Artist: Allen Ginsberg
Confronting Bodies: The American Government, University of Chicago
Date of Action: 1957, 1959, 1965, 1984, 1988
Specific Location: The United States
Description of Artwork: Allen Ginsberg's "beat" poetry sought to express unflinchingly the experience of his own consciousness. He wrote about his mentally disturbed mother, his drug use, his homosexual experiences, his alienation from the Jewish faith and culture and the deaths of drug-addicted friends.

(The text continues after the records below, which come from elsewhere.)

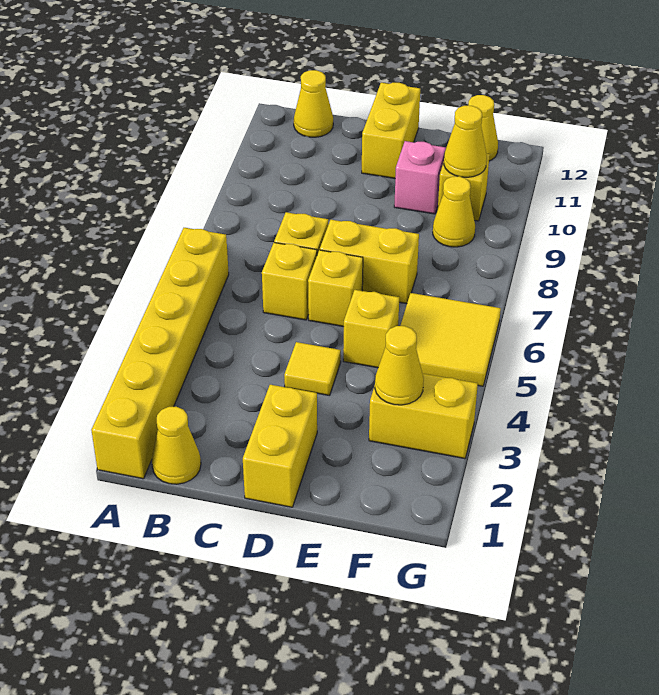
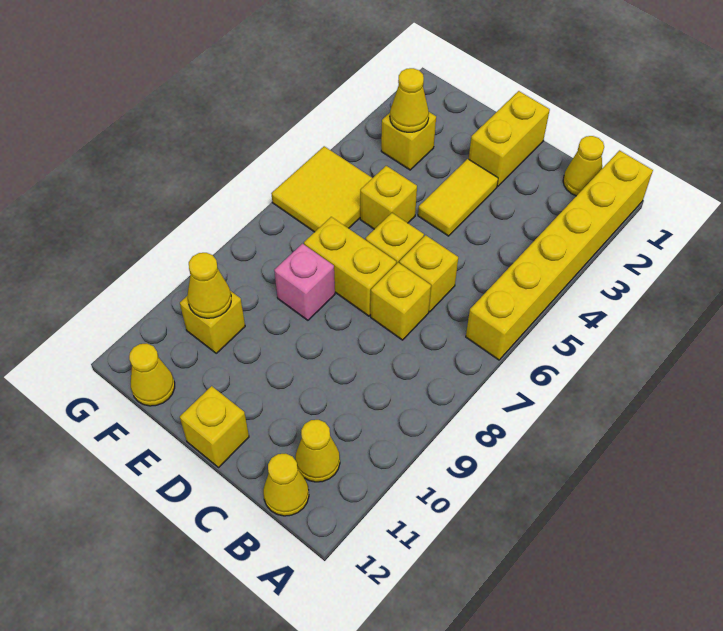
yellow tile D4 level 1 -> yellow tile D3:D4 level 1
yellow brick D11:D12 level 1 -> yellow brick D12 level 1
pink brick E10 level 1 -> pink brick E8 level 1
yellow brick F3:G3 level 1 -> yellow brick F3 level 1
yellow cone F9 level 1 -> yellow cone B11 level 1

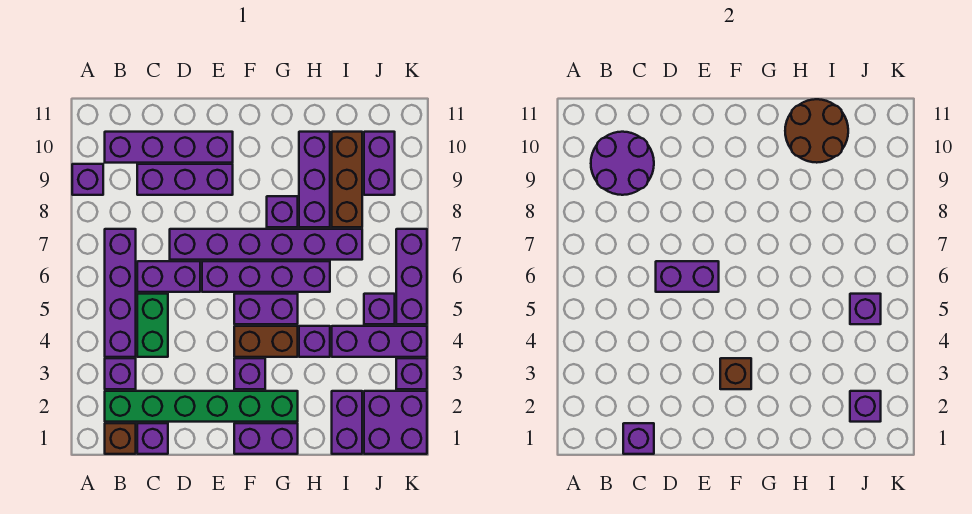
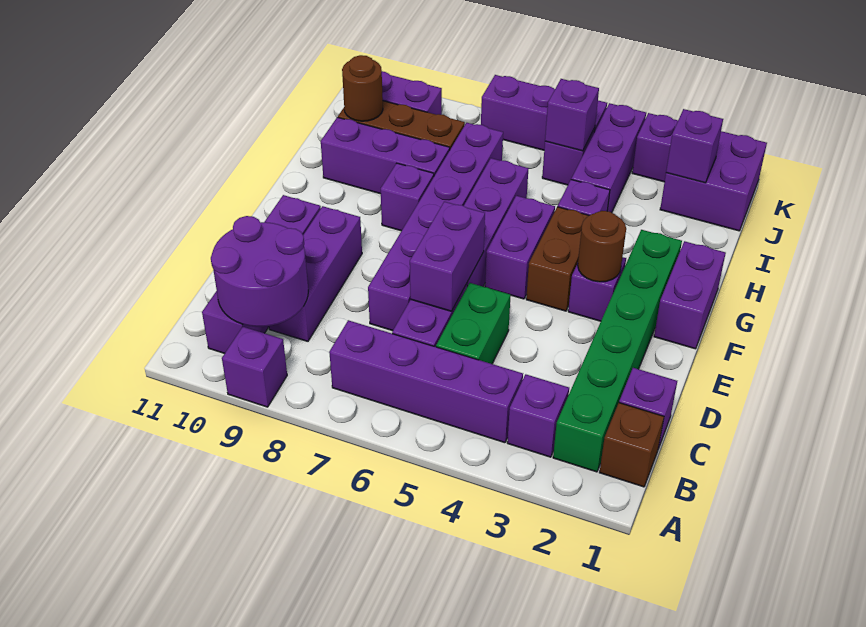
purple brick C1 level 2 -> none
green brick C4:C5 level 1 -> green brick C5:D5 level 1
brown brick F3 level 2 -> brown round brick F3 level 2
brown round brick H10:I11 level 2 -> brown round brick I10 level 2
purple brick I1:I2 level 1 -> none

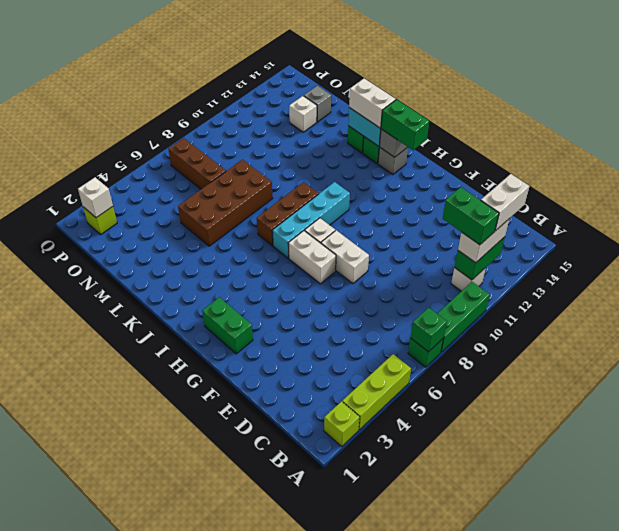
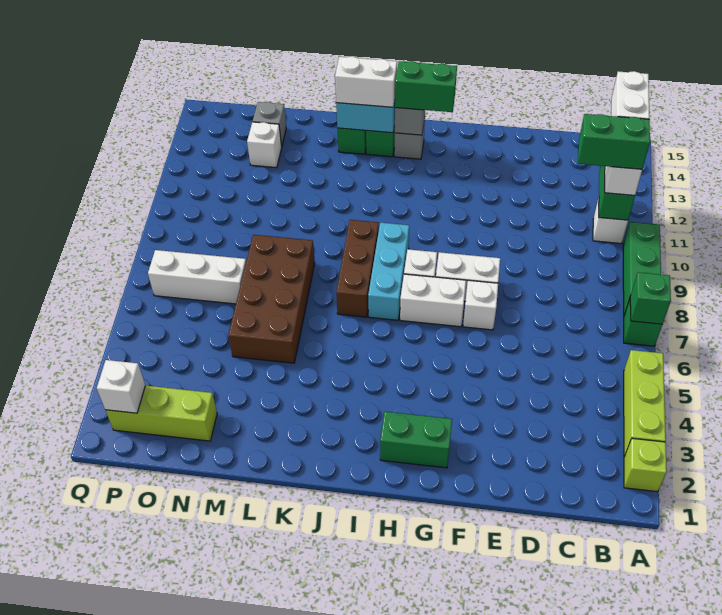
none -> white brick F7 level 1
cyan brick I7:I10 level 1 -> cyan brick I7:I9 level 1
brown brick N7:P7 level 1 -> white brick N7:P7 level 1
lime brick P2 level 1 -> lime brick N2:P2 level 1

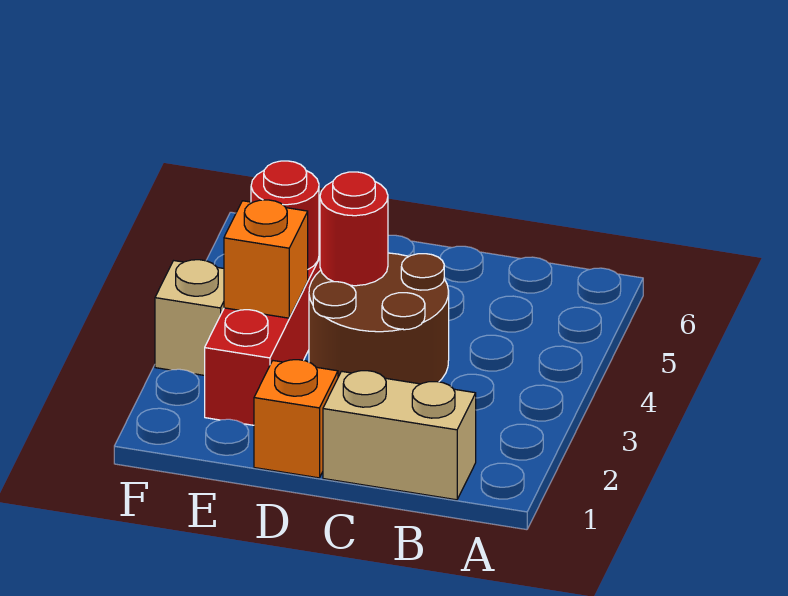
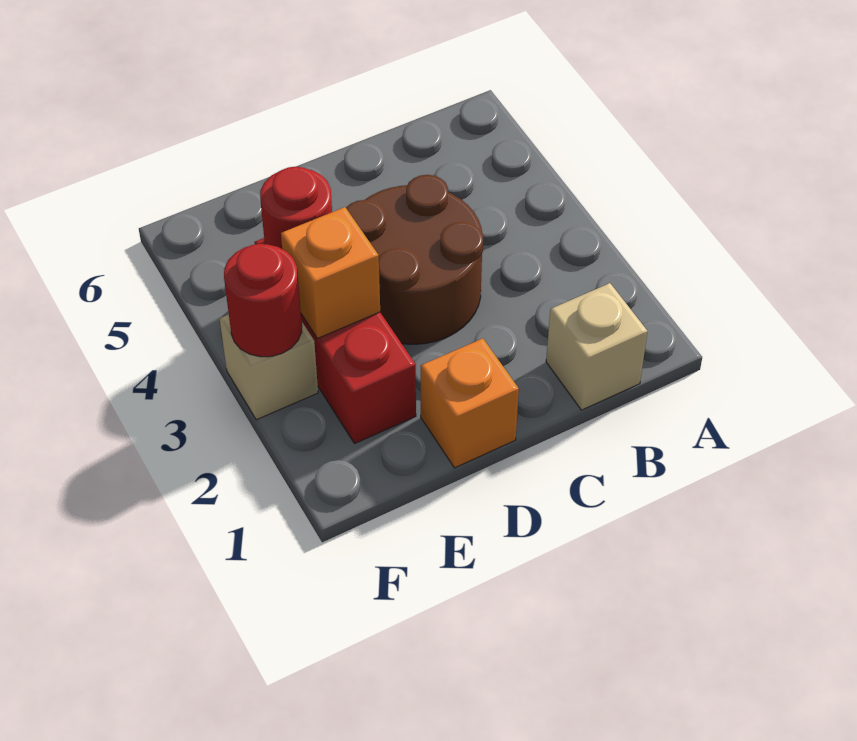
tan brick B1:C1 level 1 -> tan brick B1 level 1
red round brick D4 level 2 -> red round brick F3 level 2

Description of Incident: In 1957 The United States Custom Bureau seized 500 copies of Ginsberg's book "Howl and Other Poems" as they were being returned to the publisher, City Lights, in San Fransisco from the printers in London. The owner of City Lights, Lawrence Ferlinghetti, informed the American Civil Liberties Union (ACLU) whose lawyers told the US Attorney in San Fransisco that they were going to fight the obscenity charge being brought against the book. The books were then released. A few months later two police officers working on orders from the San Fransisco police department bought a copy of the book from City Lights and then issued an arrest warrant for Ferlinghetti for publishing obscene material. The ACLU again came to his defense and the judge acquitted Ferlinghetti, dismissing the use of the word obscene to describe "Howl" because the book had "redeeming social importance". In 1959 The Chicago Review published some of Ginsberg's poems. The Review's sponsors then said the journal must withdraw material from other beat writers set to appear in their next issue. The editors resigned and with Ginsberg's help they were able to put out the repressed issue under a new name. By 1965 Ginsberg had gained international notoriety for his drug use and homosexuality and while traveling abroad he found his visa terminated in Czechoslovakia and India for his "immoral" writing. In 1984 Ginsberg found himself among a list of blacklisted speakers held by the US Information Agency as a public figure banned from government sponsored speaking engagements because of his liberal views. In 1988 Ginsberg again had to defend "Howl" from the censors when the Federal Communications Commissions prohibited the reading of the poem on the radio before midnight.
Results of Incident: Ginsberg was always an outspoken critic of censorship. He was a member of PEN Freedom-to-Write Committee and eventually became vice-president.